Dos R$ 30 milhões aprovados, R$ 12,5 milhões são para o apoio ao desenvolvimento da educação básica. Outros R$ 17,5 milhões foram aprovados para o fomento à incubadoras de empresas e parques tecnológicos. A liberação dos recursos depende da aprovação de projetos encaminhados por setores da sociedade, escolas, cooperativas e prefeituras interessadas na área de ensino.
Ensino básico – Integrante titular da Comissão de Educação, Picler ressaltou a importância do reforço e atualização do ensino básico no Paraná e no Brasil, para manter o interesse dos estudantes a seguirem a carreira acadêmica até a conclusão do ensino superior.

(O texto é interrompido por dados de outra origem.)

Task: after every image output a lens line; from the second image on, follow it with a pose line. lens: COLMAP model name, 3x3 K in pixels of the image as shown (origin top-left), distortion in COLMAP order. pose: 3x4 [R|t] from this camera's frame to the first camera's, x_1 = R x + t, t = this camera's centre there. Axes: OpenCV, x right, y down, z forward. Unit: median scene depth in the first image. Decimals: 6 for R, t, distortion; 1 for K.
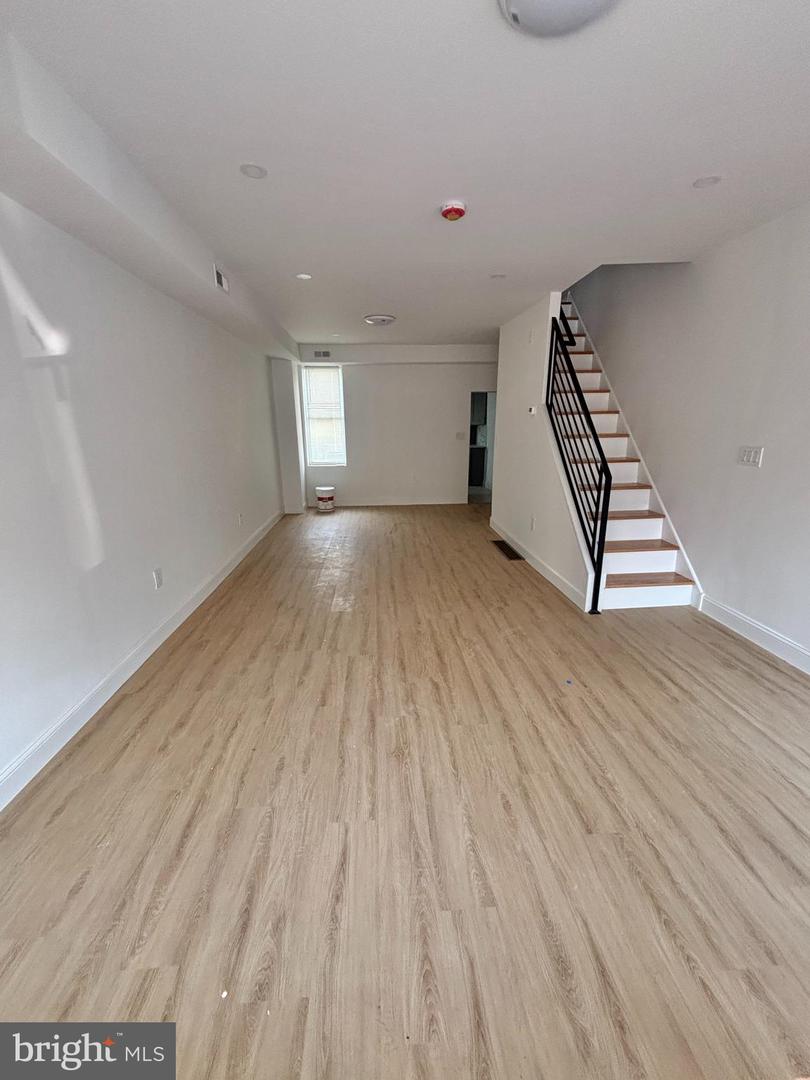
lens RADIAL K [[437.1, 0, 405.6], [0, 437.1, 538.1], [0, 0, 1]] dist [-0.002908, -0.000013]
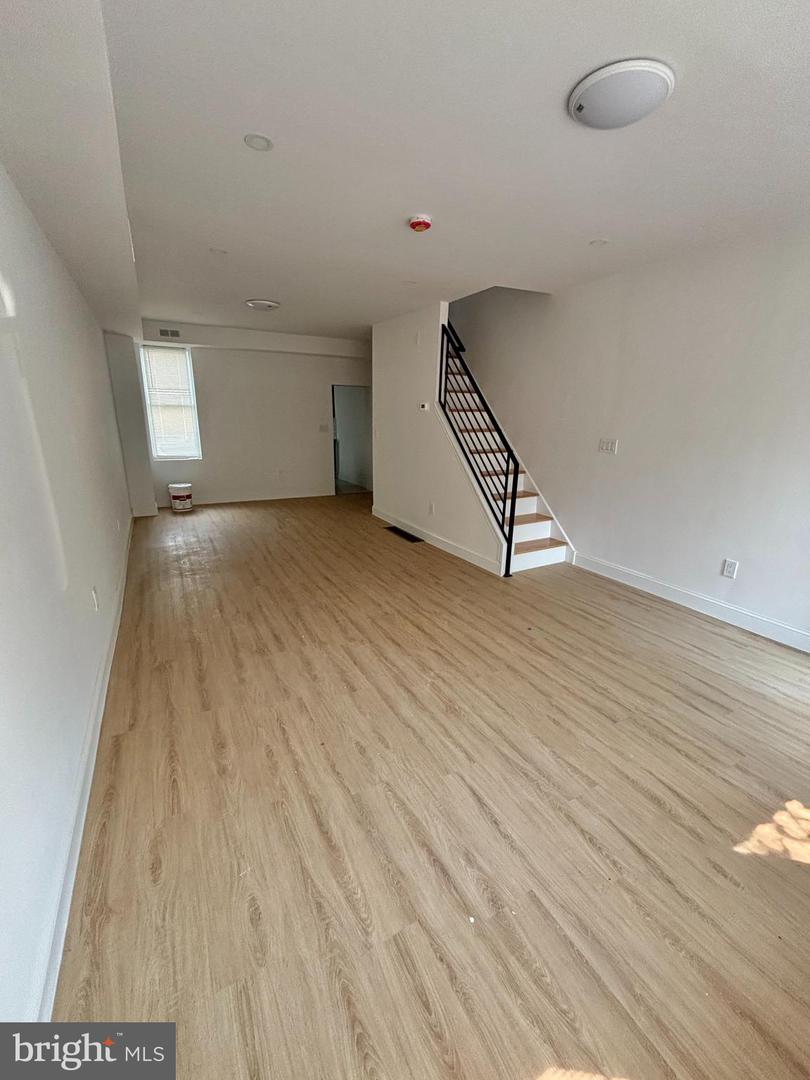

“O atual modelo de ensino não está dando perspectivas de futuro aos nossos jovens. Precisamos saber o que está acontecendo de errado, reavaliar e atualizar os conteúdos que estamos transmitindo aos alunos”, frisou.
Os argumentos do pedetista se baseiam em números recentes do Ministério da Educação e Cultura que apontam um quadro negativo de abandono escolar. “Hoje, no Brasil, temos perto de 36 milhões de estudantes no ensino básico. Esse número cai drasticamente para oito milhões no ensino médio e para apenas cinco milhões que freqüentam curso superior, deixando uma demanda aberta de vagas em nossas universidades públicas”, analisou.
Estudantes – Segundo Picler, essa ociosidade de estudantes nas universidades públicas é prejudicial ao sistema de ensino porque a população deixa de aproveitar a boa estrutura dos centros de educação e o governo acaba aplicando recursos sem necessidade.
“Temos capacidade para comportar de 12 a 15 milhões de estudantes na educação superior. Por isso, precisamos melhorar a qualidade do nosso ensino básico para estimular os estudantes a seguirem a carreira acadêmica”, concluiu.